When my husband and I have kids, we’re definitely going to try and keep Christmas low-key and focus more on family time than on presents (this I say now, years away from having kids). But what do you do when you don’t want to force your lifestyle on half a dozen young children that aren’t yours?
I’ll admit, we caved. But it brought up some very interesting conversations.
What we did
My husband’s godson just turned 4 this week, and we wanted to find something he’d be able to enjoy now. And we also wanted to start making more of an effort to recognize the nephews’ birthdays.
So, we spent an overwhelming amount of time at Target (which is anything more than 15 minutes for me these days), where I paced the aisles and wondered aloud, “how long will these toys even last? Junk! It’s all plastic junk! Why do we do this to ourselves?” I’m sure my husband was pleased with that…
After deciding on a Nerf gun for the little guy’s birthday, we decided on books for Christmas. I know books aren’t usually the “dream gift,” but they fit into our budget and I at least knew that they’d get something of value from it (let’s be honest: I enjoyed the heck out of my Captain Underpants book, and I still got a kick out of paging through the one we got for our nephew).
We’ve also been playing Where’s Waldo, another of the books we got for our younger nephew. Two “grown” people, loving the heck out of a book made for children. I love it.
What we’ll do next time
So next year, we’ve decided that we’re going to plan ahead. Books are still a viable option, especially if we’re still on a budget (and again, a moment of honesty: we’re going to be living in LA, so we’re most likely going to be watching our expenses). But hopefully, time and money restraints considered, we’ll be able to offer more “experience” gifts than material ones for Christmas.
I’d love to take the boys for a day of tobogganing and hot chocolate at a nearby state park. I’d love to get them games and learn with them. Maybe spend a day volunteering with them. Heck, I’d even take them to a movie. Something that gives us time with them, especially since they’re all starting to grow up so fast.
Plus, I want to be a cool aunt that’s present – get it? Present? – and memorable.

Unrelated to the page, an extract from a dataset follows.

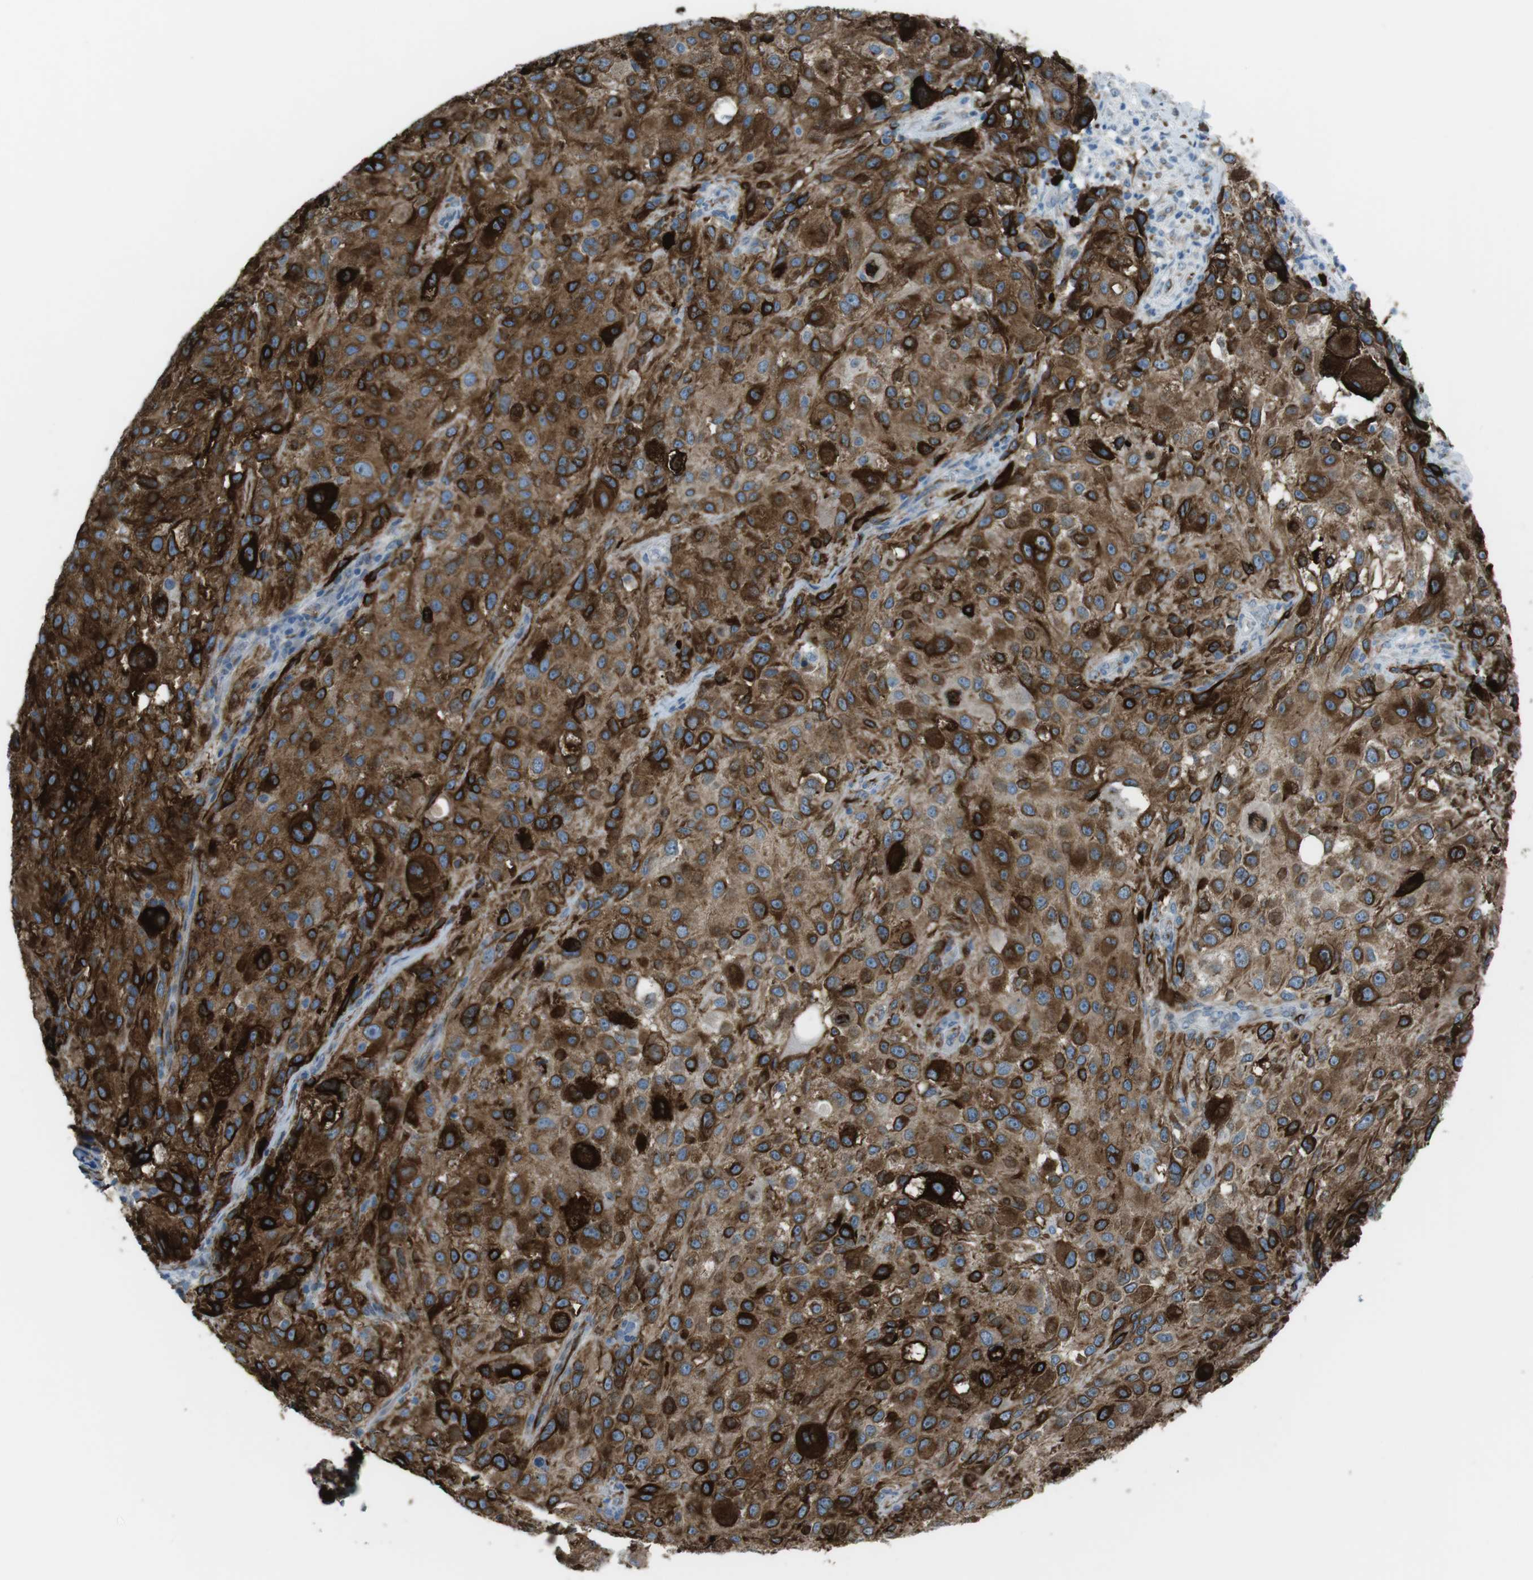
{"staining": {"intensity": "strong", "quantity": ">75%", "location": "cytoplasmic/membranous"}, "tissue": "melanoma", "cell_type": "Tumor cells", "image_type": "cancer", "snomed": [{"axis": "morphology", "description": "Necrosis, NOS"}, {"axis": "morphology", "description": "Malignant melanoma, NOS"}, {"axis": "topography", "description": "Skin"}], "caption": "Protein expression analysis of malignant melanoma exhibits strong cytoplasmic/membranous expression in approximately >75% of tumor cells. (IHC, brightfield microscopy, high magnification).", "gene": "TUBB2A", "patient": {"sex": "female", "age": 87}}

What we won’t do, though, is get super preachy about consumerism and waste and all that good stuff, because lifestyles should only be shared openly, not forced. Kind of like a vegetarian coming to Thanksgiving dinner and forcing everyone else to eat tofurky – don’t do it. It’s your choice, let them have theirs.
What the rest of our Christmas looks like
This year, we’re forgoing Christmas gifts for each other, with the intention that furnishing our new apartment will be our gift to each other! I’m getting overwhelmingly excited for our new adventure (which begins exactly one month from today).
For our parents and families, we’re making candles and getting wine. Who doesn’t love wine, and how fun/dangerous does first-time candlemaking sound?
When it comes to asking for gifts, we’re simply reminding everyone of our upcoming journey, and not requesting anything specific. Ultimately, we just want to go home and play games and spend quality time with everyone before we take off. And drink wine.
What does your Christmas look like? Do you have suggestions for us and our nephews for next year?